[Selected excerpt]:
________________________
[hackerspaces] Inter-Hackerspace Cooperation and Membership

Paul Bohm paul at boehm.org
Wed Jan 13 22:20:10 CET 2010

i always told visitors to metalab that learning to "don't solve
problems that don't exist yet", was the most important lesson we ever
learned. i believe strongly enough in that lesson that i think there's
a general pattern there.

whenever we thought there was an exception to that rule, some possible
future problem we'd need to take care of right now with process and
regulation, we were wrong. it's important to see that any rules or
process you add have cost too, and erring on the side of too much is
very costly, because every bit of flexibility you remove will make
your place lose its dynamicism.

i can give endless examples of stupid things we thought we'd have to
do because of futures we predicted (e.g. there was very strong
sentiment to but up bars in front of the windows, because someone
might break in, and that's just one tiny example) - basically
metalab's first year of existence for me was nothing but a constant
fight between ppl wanting to create rules, and ppl preventing them
from doing so. i'm really happy to say that i think for the most part
we managed to prevent people from enacting rules for non-existing
problems, but it really was a full-time struggle (austrians love

after all this, and seeing how many non-existing problems we didn't
solve and how well it turned out, i believe even more now that humans
are incapable of predicting the future, and that in hackerspaces
there's almost no potential future problems that should be solved
right now. you not only have insufficient information about the
future, but you're also depriving the group of a learning process.
some pain is good, because it helps the group experiment with
solutions, rally behind an effort, and then when the pain goes away
everyone has learned something, and the solution is hopefully accepted
by everyone.
________________________
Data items
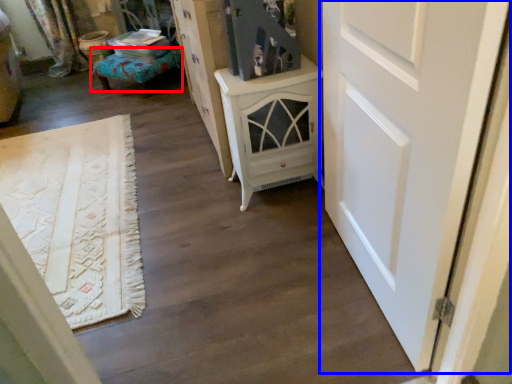
Question: Which point is further to the camera, furniture (highlighted by a red box) or door (highlighted by a blue box)?

Choices:
 (A) furniture
 (B) door

Answer: (A)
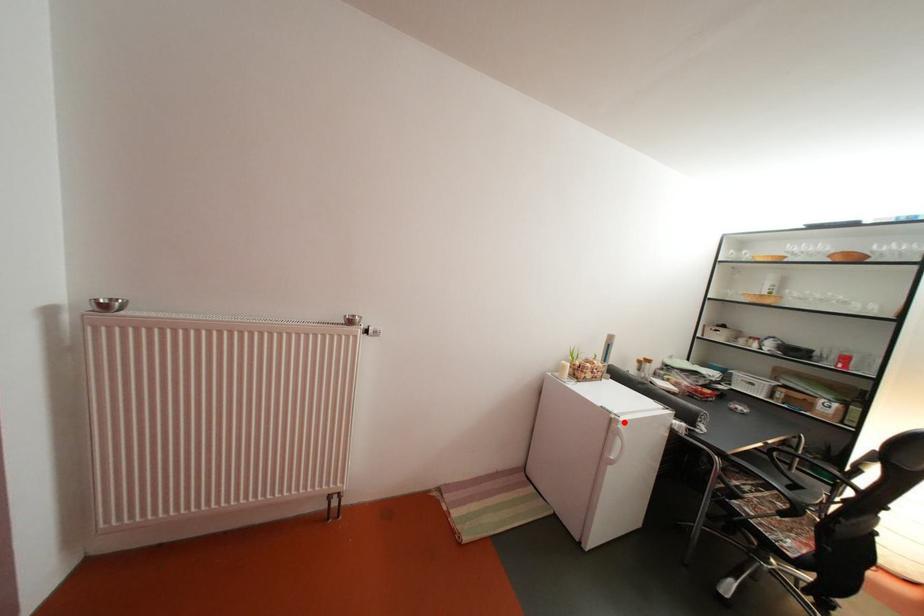
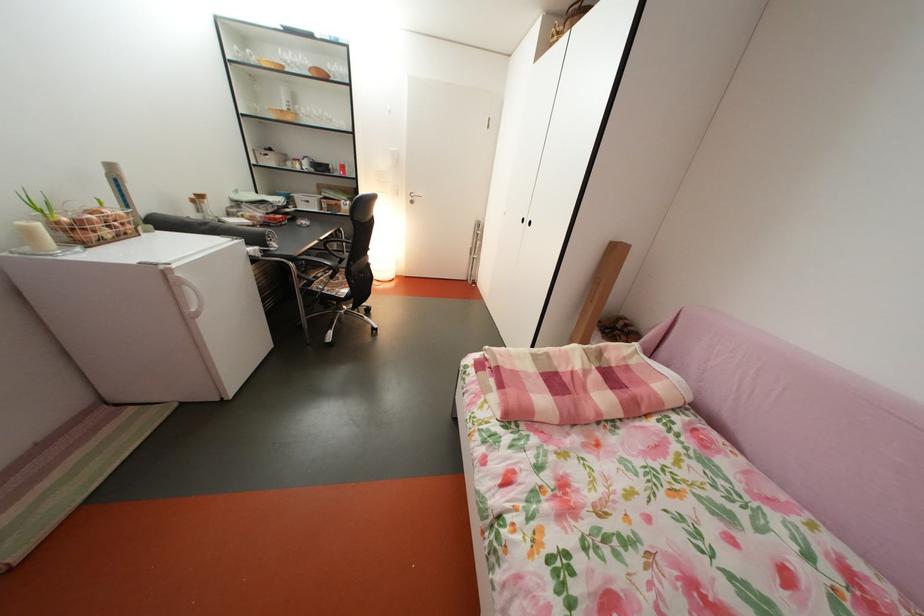
The point at the highlighted location is marked in the first image. Where is the corresponding point in the second image?

(174, 274)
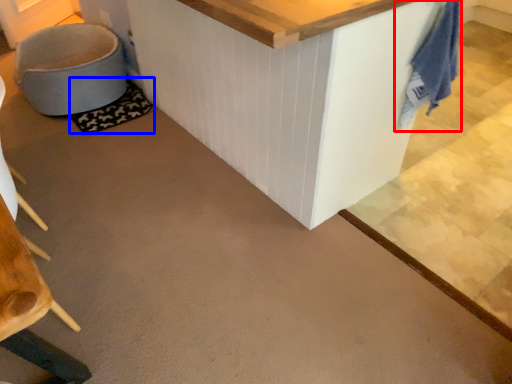
Question: Which of the following is the farthest to the observer, laundry (highlighted by a red box) or mat (highlighted by a blue box)?

Choices:
 (A) laundry
 (B) mat

Answer: (B)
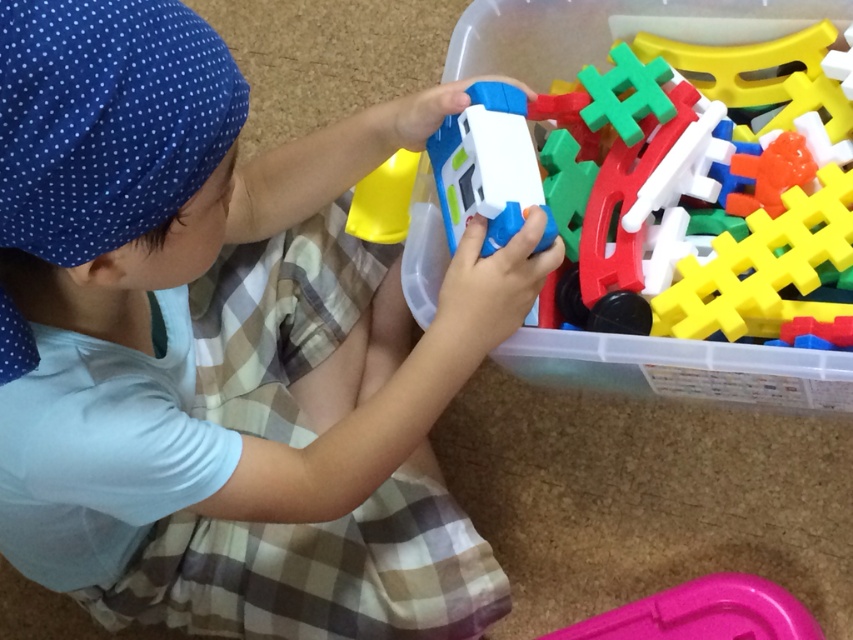
Which of these two, matte plastic toy car at center or blue plastic toy car at center, stands taller?

matte plastic toy car at center

Does matte plastic toy car at center appear on the right side of blue plastic toy car at center?

Incorrect, matte plastic toy car at center is not on the right side of blue plastic toy car at center.

The image size is (853, 640). I want to click on matte plastic toy car at center, so click(224, 348).

The height and width of the screenshot is (640, 853). Find the location of `matte plastic toy car at center`. matte plastic toy car at center is located at coordinates (224, 348).

Who is more forward, (437, 84) or (776, 621)?

Point (437, 84) is more forward.

Between matte plastic toy car at center and pink plastic tray at lower right, which one appears on the right side from the viewer's perspective?

pink plastic tray at lower right

Is point (143, 308) positioned behind point (637, 611)?

No, (143, 308) is in front of (637, 611).

Locate an element on the screen. Image resolution: width=853 pixels, height=640 pixels. matte plastic toy car at center is located at coordinates (224, 348).

Is blue plastic toy car at center positioned in front of pink plastic tray at lower right?

Result: Yes, it is.

I want to click on blue plastic toy car at center, so click(637, 147).

You are a GUI agent. You are given a task and a screenshot of the screen. Output one action in this format:
    pyautogui.click(x=<x>, y=<y>)
    Task: Click on the blue plastic toy car at center
    
    Given the screenshot: What is the action you would take?
    pyautogui.click(x=637, y=147)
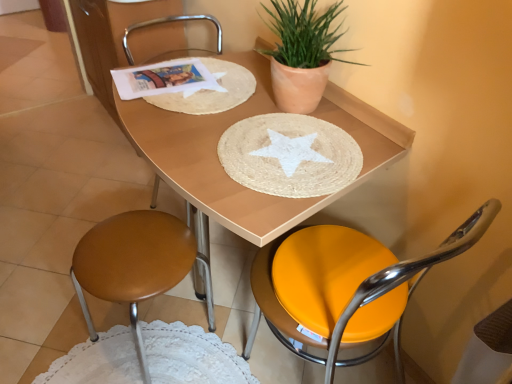
This screenshot has height=384, width=512. I want to click on blank space to the left of wooden seat at lower left, the first chair positioned from the left, so click(x=56, y=332).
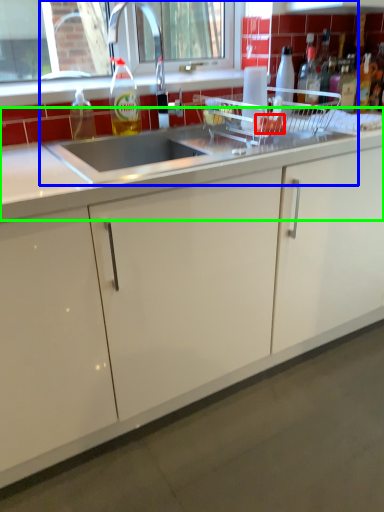
Question: Based on their relative distances, which object is nearer to food (highlighted by a red box)? Choose from sink (highlighted by a blue box) and countertop (highlighted by a green box).

Choices:
 (A) sink
 (B) countertop

Answer: (A)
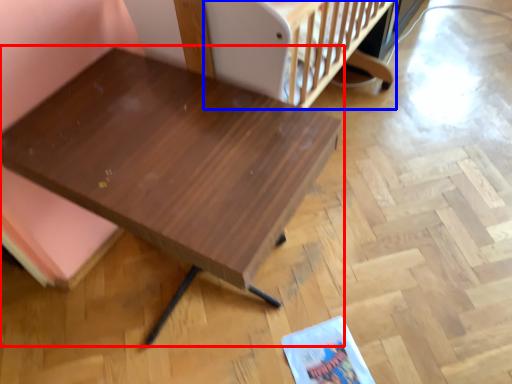
Question: Which object is closer to the camera taking this photo, table (highlighted by a red box) or infant bed (highlighted by a blue box)?

Choices:
 (A) table
 (B) infant bed

Answer: (A)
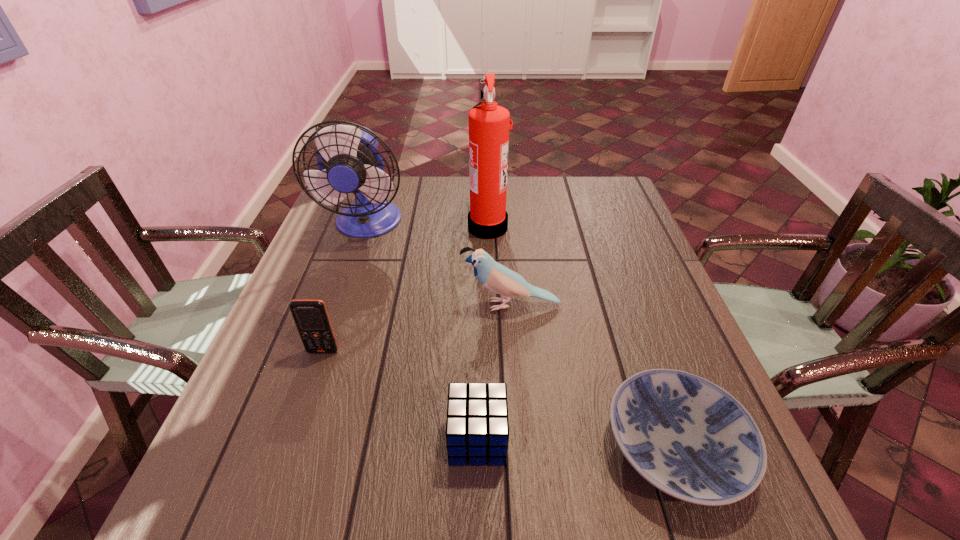
You are a GUI agent. You are given a task and a screenshot of the screen. Output one action in this format:
    pyautogui.click(x=<x>, y=<y>)
    Task: Click on the free space in the image that satisfies the following two spatial constraints: 1. on the screen of the second shortest object; 2. on the left side of the fourth farthest object
    
    Given the screenshot: What is the action you would take?
    pyautogui.click(x=293, y=439)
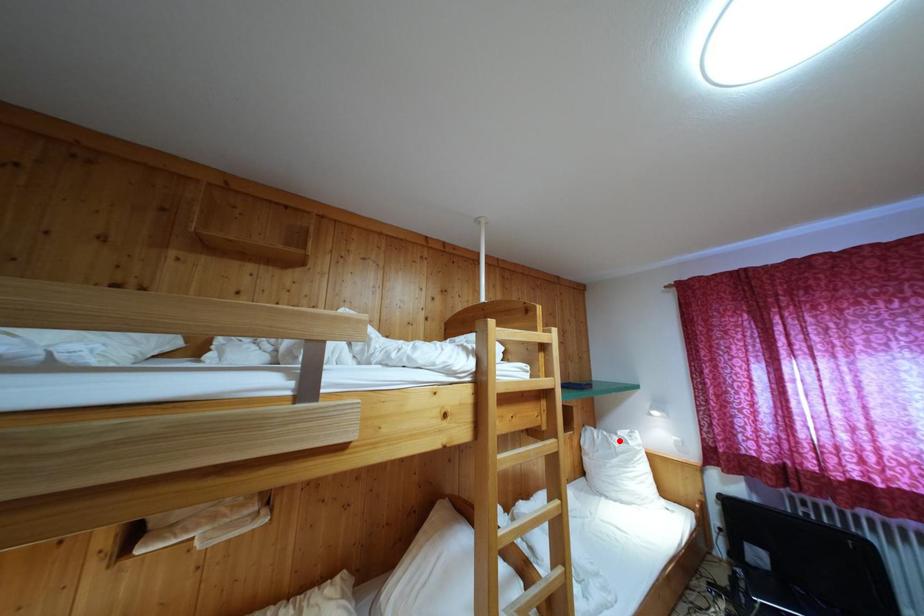
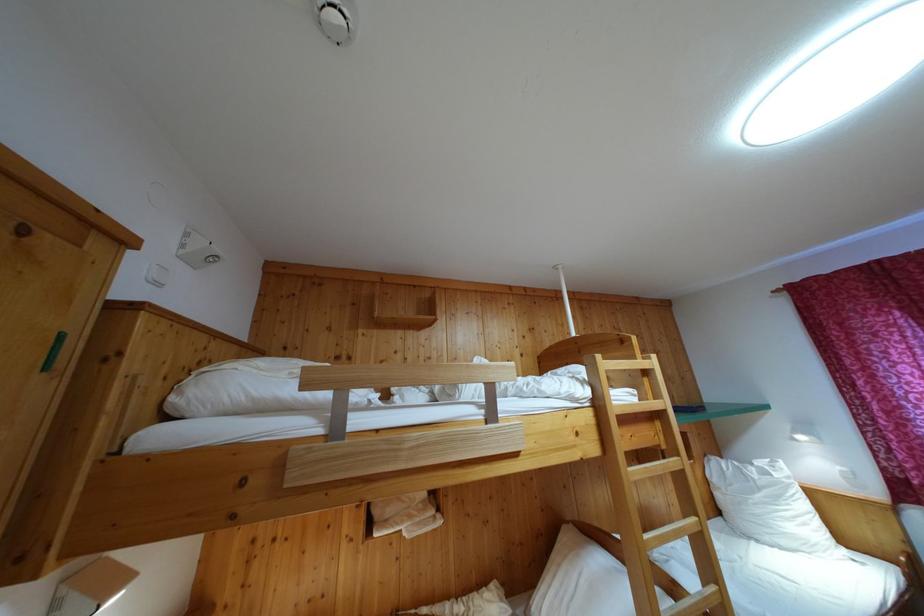
The point at the highlighted location is marked in the first image. Where is the corresponding point in the second image?

(755, 471)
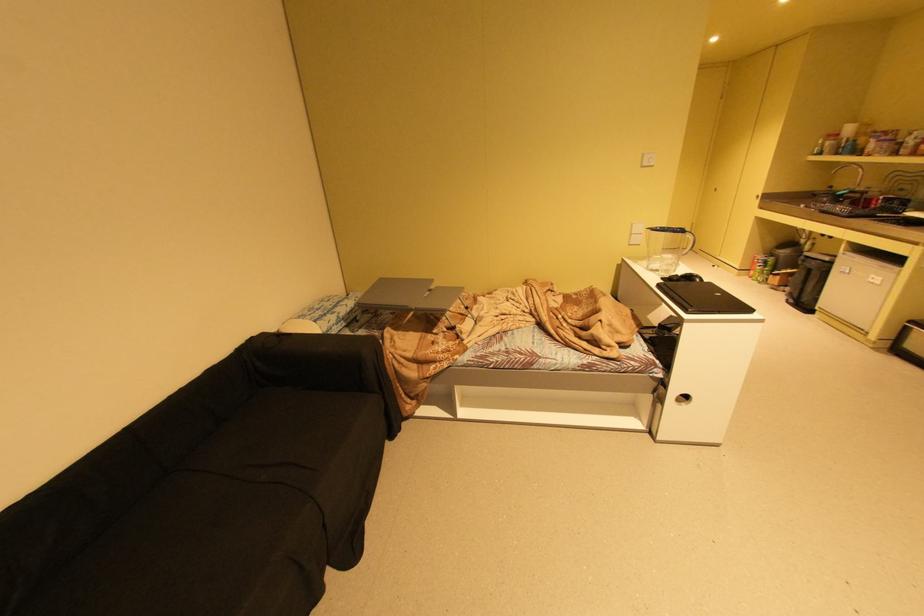
Find the location of a particular element. This screenshot has height=616, width=924. faucet handle is located at coordinates (852, 172).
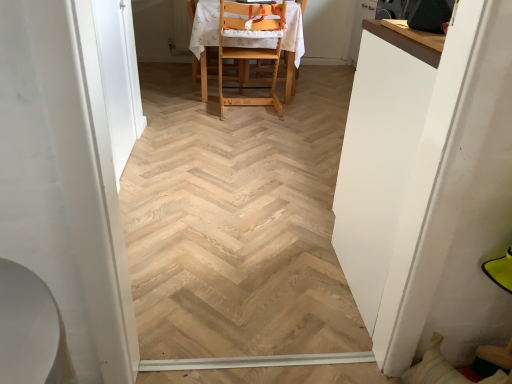
Question: Would you consider white glossy table at right to be distant from white glossy door at left, which is the 1th screen door from back to front?

Choices:
 (A) yes
 (B) no

Answer: (A)

Question: Can we say white glossy table at right lies outside white glossy door at left, acting as the second screen door starting from the front?

Choices:
 (A) yes
 (B) no

Answer: (A)

Question: From a real-world perspective, is white glossy table at right located higher than white glossy door at left, which is the 1th screen door from back to front?

Choices:
 (A) yes
 (B) no

Answer: (A)

Question: From the image's perspective, is white glossy table at right beneath white glossy door at left, acting as the second screen door starting from the front?

Choices:
 (A) yes
 (B) no

Answer: (A)

Question: Is white glossy table at right turned away from white glossy door at left, which is the 1th screen door from back to front?

Choices:
 (A) no
 (B) yes

Answer: (A)

Question: From the image's perspective, is white glossy table at right positioned above or below white glossy door at left, acting as the second screen door starting from the front?

Choices:
 (A) below
 (B) above

Answer: (A)

Question: From a real-world perspective, is white glossy table at right physically located above or below white glossy door at left, acting as the second screen door starting from the front?

Choices:
 (A) above
 (B) below

Answer: (A)

Question: Looking at their shapes, would you say white glossy table at right is wider or thinner than white glossy door at left, acting as the second screen door starting from the front?

Choices:
 (A) wide
 (B) thin

Answer: (A)

Question: Considering the positions of point (367, 157) and point (103, 39), is point (367, 157) closer or farther from the camera than point (103, 39)?

Choices:
 (A) farther
 (B) closer

Answer: (B)

Question: From a real-world perspective, relative to white glossy screen door at left, arranged as the first screen door when viewed from the front, is white glossy door at left, acting as the second screen door starting from the front, vertically above or below?

Choices:
 (A) above
 (B) below

Answer: (B)

Question: Is point (133, 79) positioned closer to the camera than point (8, 177)?

Choices:
 (A) closer
 (B) farther

Answer: (B)

Question: Is white glossy door at left, which is the 1th screen door from back to front, wider or thinner than white glossy screen door at left, arranged as the first screen door when viewed from the front?

Choices:
 (A) wide
 (B) thin

Answer: (B)

Question: Is white glossy door at left, which is the 1th screen door from back to front, bigger or smaller than white glossy screen door at left, arranged as the first screen door when viewed from the front?

Choices:
 (A) small
 (B) big

Answer: (A)

Question: Considering the relative positions of light wood highchair at center and white glossy screen door at left, arranged as the first screen door when viewed from the front, in the image provided, is light wood highchair at center to the left or to the right of white glossy screen door at left, arranged as the first screen door when viewed from the front,?

Choices:
 (A) right
 (B) left

Answer: (A)

Question: From a real-world perspective, is light wood highchair at center above or below white glossy screen door at left, arranged as the first screen door when viewed from the front?

Choices:
 (A) below
 (B) above

Answer: (A)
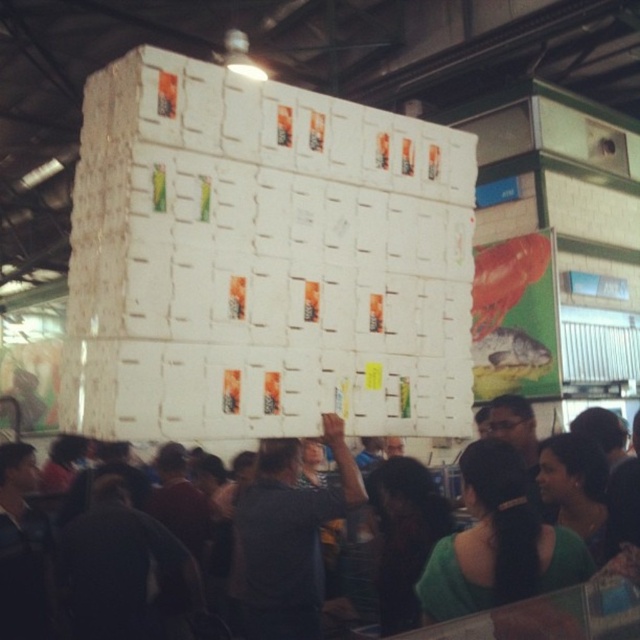
Question: From the image, what is the correct spatial relationship of dark gray fabric shirt at center in relation to matte white boxes at center?

Choices:
 (A) right
 (B) left

Answer: (B)

Question: Where is dark gray fabric shirt at center located in relation to matte white boxes at center in the image?

Choices:
 (A) right
 (B) left

Answer: (B)

Question: Is dark gray fabric shirt at center positioned before matte white boxes at center?

Choices:
 (A) yes
 (B) no

Answer: (B)

Question: Among these objects, which one is nearest to the camera?

Choices:
 (A) matte white boxes at center
 (B) dark gray fabric shirt at center

Answer: (A)

Question: Among these objects, which one is farthest from the camera?

Choices:
 (A) dark gray fabric shirt at center
 (B) matte white boxes at center

Answer: (A)

Question: Which object is farther from the camera taking this photo?

Choices:
 (A) matte white boxes at center
 (B) dark gray fabric shirt at center

Answer: (B)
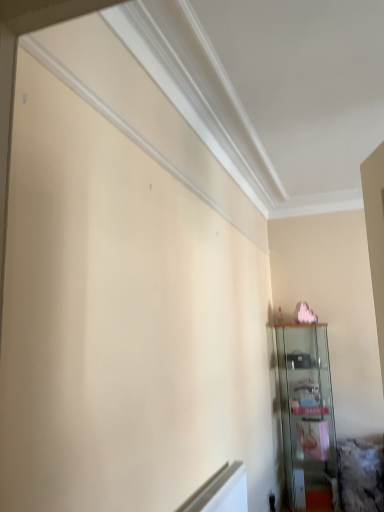
Question: Should I look upward or downward to see clear glass cabinet at right?

Choices:
 (A) up
 (B) down

Answer: (B)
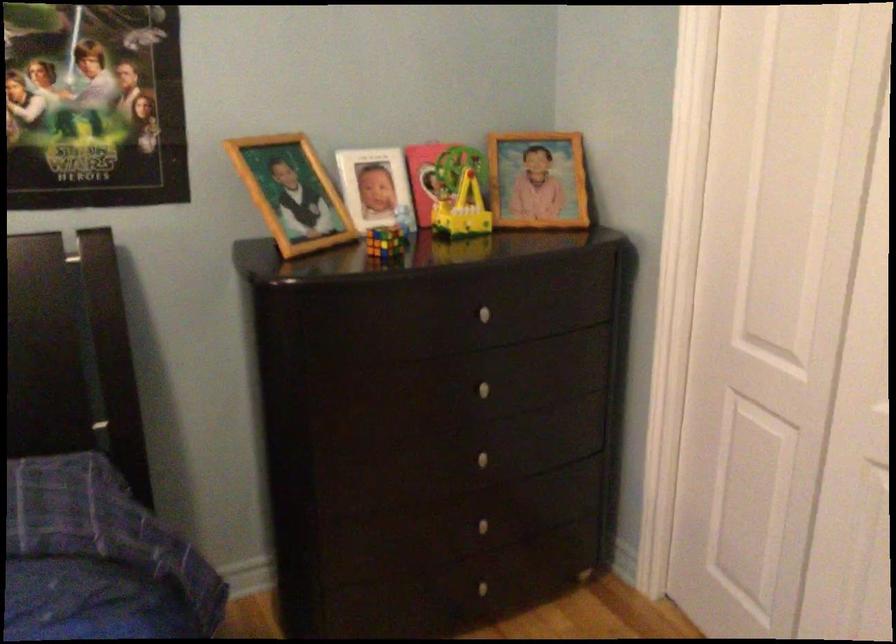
________________________
[The exercise]: Carry on the mailing-list post about hackerspace rules and unforeseen problems from the point where it stops. You won't need the data.

[Task answer]:
On Wed, Jan 13, 2010 at 11:36 AM, Yves Quemener <quemener.yves at free.fr> wrote:
> Koen Martens wrote:
>> On Wed, Jan 13, 2010 at 12:45:10PM +0100, quemener.yves at free.fr wrote:
>>> I think that this works well when the number of visitors is lower than the number of members. In a situation like the aforementioned C-base during a Chaos Congress, having more visitors than members can cause problem and require a policy of some kind. I think the current discussion is useful if we want to avoid the "members only" policy from becoming more and more common.
>> FWIW, although i might not have been happy with it at the time, i totally understand the policy at c-base at the time of big parties. You simply don't want all those intoxicated party-people in your members area, messing around with projects and equipment when they're not in their most clear and careful state. Apart from the fact that they might break stuff, that might actually turn out to be dangerous.
>> And in my experience, when the place is not crowded things are not as strict and you can get a tour or sit and hang out if you know someone there (getting to know people is easy these days :).
> Well, right now hackers usually feel that they are not enough and welcome
> any curious person but imagine that the next hollywood movie is a "hackers
> are cool and have super powers" movie. You'll quickly get surrounded by a
> crowd of incompetent self-proclaimed hackers and sorting between reputed
> people and complete tourists can be hard. It would be nice to have a kind
> of social network in place to know who is who. Maybe a layer on top of a
> FOAF ? But I know that social networks are frown upon by many...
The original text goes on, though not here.